There was testimony that Scroggins, just prior to the collision, was traveling in an easterly direction on Highway 59 continuing as Highway 84. U.S. Highway 59 and Highway 84 merge together from Timpson, Texas towards Tenaha. Highway 59 separates from Highway 84 at Tenaha and goes northward. It was near this intersection between Highways 84 and 59 that the fatal collision took place. The intersection in question had a control light which was operating at the time of the collision. The Beasley vehicle exited from the vicinity of an Exxon station and started to cross Highway 84 in a northward direction when struck by the pole truck driven by Scrog-gins. Patrolman Boone checked the lights in the Beasley vehicle and the Scroggins truck and found neither of them on.

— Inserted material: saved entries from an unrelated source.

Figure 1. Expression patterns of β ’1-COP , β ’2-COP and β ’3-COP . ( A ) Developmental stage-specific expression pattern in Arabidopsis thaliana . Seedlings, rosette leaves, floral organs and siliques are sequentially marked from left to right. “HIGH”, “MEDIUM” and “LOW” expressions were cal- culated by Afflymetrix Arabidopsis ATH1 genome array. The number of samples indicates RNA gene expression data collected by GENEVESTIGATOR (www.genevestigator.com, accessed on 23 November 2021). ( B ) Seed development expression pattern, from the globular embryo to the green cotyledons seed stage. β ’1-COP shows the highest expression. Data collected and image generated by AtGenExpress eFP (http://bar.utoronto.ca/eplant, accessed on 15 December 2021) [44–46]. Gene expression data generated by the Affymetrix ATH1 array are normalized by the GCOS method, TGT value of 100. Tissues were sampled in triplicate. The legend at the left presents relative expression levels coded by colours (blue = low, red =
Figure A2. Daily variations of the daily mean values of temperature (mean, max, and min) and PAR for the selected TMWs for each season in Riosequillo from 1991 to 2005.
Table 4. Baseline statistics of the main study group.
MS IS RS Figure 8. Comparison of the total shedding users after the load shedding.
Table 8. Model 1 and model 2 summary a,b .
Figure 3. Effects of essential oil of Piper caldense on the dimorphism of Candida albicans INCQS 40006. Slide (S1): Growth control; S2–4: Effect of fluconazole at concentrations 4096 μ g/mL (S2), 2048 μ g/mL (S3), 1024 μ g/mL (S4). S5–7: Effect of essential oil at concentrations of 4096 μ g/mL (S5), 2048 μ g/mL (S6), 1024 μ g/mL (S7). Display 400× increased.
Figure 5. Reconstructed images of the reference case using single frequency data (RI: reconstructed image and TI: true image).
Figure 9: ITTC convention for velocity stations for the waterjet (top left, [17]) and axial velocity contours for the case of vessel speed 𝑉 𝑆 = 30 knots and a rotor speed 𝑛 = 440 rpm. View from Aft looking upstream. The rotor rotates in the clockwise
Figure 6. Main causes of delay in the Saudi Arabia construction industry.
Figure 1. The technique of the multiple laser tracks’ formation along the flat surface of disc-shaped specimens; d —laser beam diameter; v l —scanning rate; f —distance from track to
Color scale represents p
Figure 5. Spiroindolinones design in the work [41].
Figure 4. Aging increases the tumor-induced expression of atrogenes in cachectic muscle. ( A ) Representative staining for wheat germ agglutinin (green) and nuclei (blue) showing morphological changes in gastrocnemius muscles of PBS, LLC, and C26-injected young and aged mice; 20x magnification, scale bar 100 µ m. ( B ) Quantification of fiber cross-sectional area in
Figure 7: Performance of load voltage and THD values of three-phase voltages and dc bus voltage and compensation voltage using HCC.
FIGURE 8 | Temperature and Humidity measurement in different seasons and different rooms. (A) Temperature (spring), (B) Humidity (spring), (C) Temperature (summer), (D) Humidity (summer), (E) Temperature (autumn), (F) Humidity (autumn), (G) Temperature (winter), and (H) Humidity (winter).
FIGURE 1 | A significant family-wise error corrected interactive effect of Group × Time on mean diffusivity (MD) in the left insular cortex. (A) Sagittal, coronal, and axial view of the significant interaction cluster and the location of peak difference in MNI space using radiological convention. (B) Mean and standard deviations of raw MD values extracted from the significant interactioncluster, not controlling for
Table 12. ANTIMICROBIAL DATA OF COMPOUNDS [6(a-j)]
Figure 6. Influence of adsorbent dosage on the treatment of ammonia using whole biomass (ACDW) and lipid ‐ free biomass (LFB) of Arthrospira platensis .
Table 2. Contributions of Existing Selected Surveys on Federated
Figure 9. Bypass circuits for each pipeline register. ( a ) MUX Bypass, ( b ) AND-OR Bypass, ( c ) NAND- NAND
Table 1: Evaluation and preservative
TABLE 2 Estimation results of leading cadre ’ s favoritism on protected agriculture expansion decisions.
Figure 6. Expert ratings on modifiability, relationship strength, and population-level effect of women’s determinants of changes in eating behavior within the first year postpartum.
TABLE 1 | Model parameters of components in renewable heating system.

Dr. Don L. Ivy, a research engineer at the Texas Transportation Institute was called to testify as an expert witness. Dr. Ivy personally examined the scene of the collision where he made measurements and observations of the pavement. He examined Patrolman Boone’s accident report and used Boone’s field sketch of the accident. Dr. Ivy noted Boone’s measurements of the skid marks and Boone’s observations regarding the relative positions of the vehicles after the collision. Dr. Ivy made and *194 examined a number of photographs of the scene of the collision and of the vehicles. These photographs were admitted into evidence. Dr. Ivy took into consideration the field of view of the drivers of both vehicles and utilized conservative estimates of coefficient frictions in his calculations of the relative speeds of the vehicles. Dr. Ivy also took into account the weights of both vehicles. Based on all the information that he obtained, Dr. Ivy estimated that the speed of the Scroggins vehicle just prior to the collision was fifty-three (53) miles per hour plus or minus five (5) miles per hour. Dr. Ivy further added that the estimated speed of the Scroggins vehicle at the point of impact was thirty-six (36) miles per hour. Also, Dr.